We have included additional more detailed example images for the individual conditions in our revised manuscript for clarification (new Figure 3A).

The authors conclude that the maternal transcripts of acvr1b-a and acvr1b-b are critical for nodal signaling based on the strong nodal loss of function phenotype using the acvr1b-b translation blocking MO, and lack of phenotype from the acvr1b-b splice blocking MO. In order to make this conclusion though the authors need to show that the splice blocking MO is actually disrupting the acvr1b-b transcript, as opposed to the lack of phenotype being due to the MO not effectively inhibiting splicing (or causing an in-frame cryptic splice site usage).

Thank you for the suggestion. We have performed the suggested analysis and included the results in our revised manuscript (new Figure 3 —figure supplement 2D). We found that the acvr1b-b splice-blocking morpholino indeed disrupts the splicing of the zygotic transcript but does not affect the already spliced maternal transcript. However, even with 2 ng of injected morpholino, spliced transcripts are detected at shield stage (new Figure 3 —figure supplement 2D). This suggests either a long persistence of the maternal transcripts or incomplete knockdown.

To further test whether maternally deposited receptor mRNA contributes to Nodal signaling, we have complemented our analysis with zygotic combinatorial receptor mutants (new Figure 3A,C). We show that the phenotypes observed upon zygotic knockout of both acvr1b-a and acvr1b-b resemble the zygotic oep knockout phenotype, indicating a partial rescue of the Nodal loss-of-function phenotype by maternal transcripts.

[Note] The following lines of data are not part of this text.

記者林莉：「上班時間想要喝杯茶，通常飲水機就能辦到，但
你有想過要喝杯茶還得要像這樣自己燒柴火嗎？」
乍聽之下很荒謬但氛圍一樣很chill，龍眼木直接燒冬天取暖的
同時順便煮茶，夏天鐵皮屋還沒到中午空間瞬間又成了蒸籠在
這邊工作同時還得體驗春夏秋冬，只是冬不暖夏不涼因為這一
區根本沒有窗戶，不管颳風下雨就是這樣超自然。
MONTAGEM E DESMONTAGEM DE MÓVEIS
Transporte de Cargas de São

Regarding the previous point, something that seems to suggest that the splice blocking acvr1b-b MO is not inhibiting acvr1b-b function is that there is no zygotic nodal loss of function phenotype in the splice-blocking acvr1b-b MO injected acvr1b-a MZ mutants (figure 3C).

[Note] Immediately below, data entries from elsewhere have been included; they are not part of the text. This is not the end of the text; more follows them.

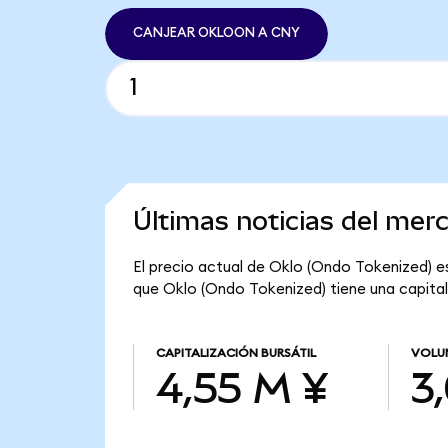
CANJEAR OKLOON A CNY
Últimas noticias del mer
El precio actual de Oklo (Ondo Tokenized) e
que Oklo (Ondo Tokenized) tiene una capitali
CAPITALIZACIÓN BURSÁTIL
VOLU
4,55 M ¥
3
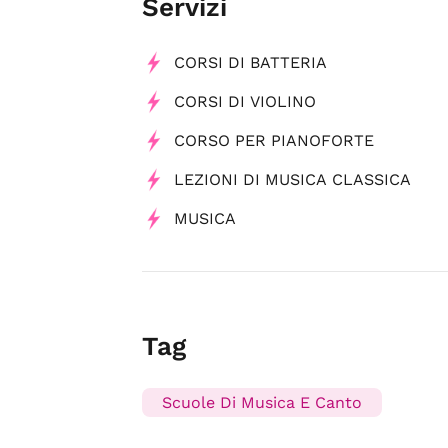
Servizi
CORSI DI BATTERIA
CORSI DI VIOLINO
CORSO PER PIANOFORTE
LEZIONI DI MUSICA CLASSICA
MUSICA
Tag
Scuole Di Musica E Canto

We fully agree with this interpretation. As outlined above, we did observe a disruption of transcript splicing upon injection of the morpholino, but we also observed remaining spliced transcript at shield stage indicative of persistent maternal transcripts or incomplete knockdown. This might explain the absence of a zygotic loss-of-function phenotype. However, together with the results obtained from the combinatorial zygotic receptor mutants (see above), this suggests a contribution of maternal receptor mRNA. We have adjusted our interpretations in the text accordingly.

It is not clear to me why the quantification of nodal signaling in acvr1b-a and acvr1b-b loss of function and rescue experiments is measured as the number of tiers of cells (distance from ligand source) of pSmad2/3? The ligand distribution should either not be changed or perhaps increased based on receptor loss. Instead, for a more accurate measure of signaling level, the amount of pSmad2/3 (fluorescence intensity) should be measured in discreet regions of the embryo. In the images shown, it appears that the acvr1b-a mutant alone has weaker staining compared to wild-type, which may indicate lower signaling activity even in the absence of a morphological phenotype.

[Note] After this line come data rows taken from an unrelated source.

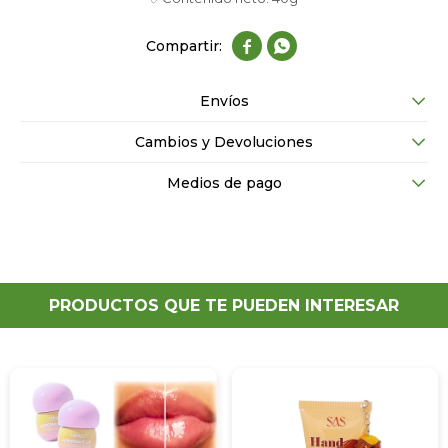


Envíos
Cambios y Devoluciones
Medios de pago
PRODUCTOS QUE TE PUEDEN INTERESAR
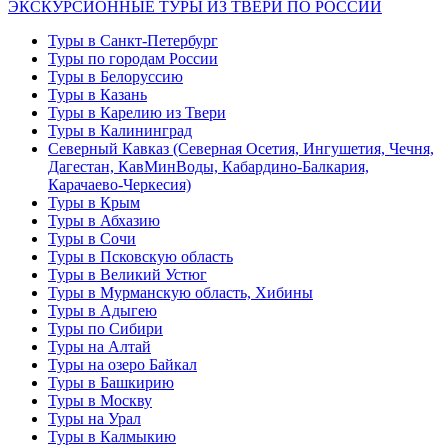
ЭКСКУРСИОННЫЕ ТУРЫ ИЗ ТВЕРИ ПО РОССИИ
Туры в Санкт-Петербург
Туры по городам России
Туры в Белоруссию
Туры в Казань
Туры в Карелию из Твери
Туры в Калининград
Северный Кавказ (Северная Осетия, Ингушетия, Чечня,
Дагестан, КавМинВоды, Кабардино-Балкария,
Карачаево-Черкесия)
Туры в Крым
Туры в Абхазию
Туры в Сочи
Туры в Псковскую область
Туры в Великий Устюг
Туры в Мурманскую область, Хибины
Туры в Адыгею
Туры по Сибири
Туры на Алтай
Туры на озеро Байкал
Туры в Башкирию
Туры в Москву
Туры на Урал
Туры в Калмыкию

This was also suggested by Reviewer #1 and Reviewer #2 (see above), and we have included additional quantifications in dorsal and lateral domains in the revised manuscript (new Figure 4 —figure supplement 1).

In the FRAP experiment in figure 6B, the example image of acvr1b-a and acvr1b-b loss of function seems to have worse fluorescence recovery than the wild-type embryos, which is opposite of the general trend in the graph of all of the data. When I went to look at the source data to clarify, I just see the final diffusion coefficient numbers that were used to generate the plot. It would be helpful to have the raw fluorescence intensity measurements in this data set.

As suggested, we have included representative fits and raw fluorescence intensity measurements in the revised manuscript (Figure 6 —figure supplement 1A, Figure 6 —figure supplement 1 – source data).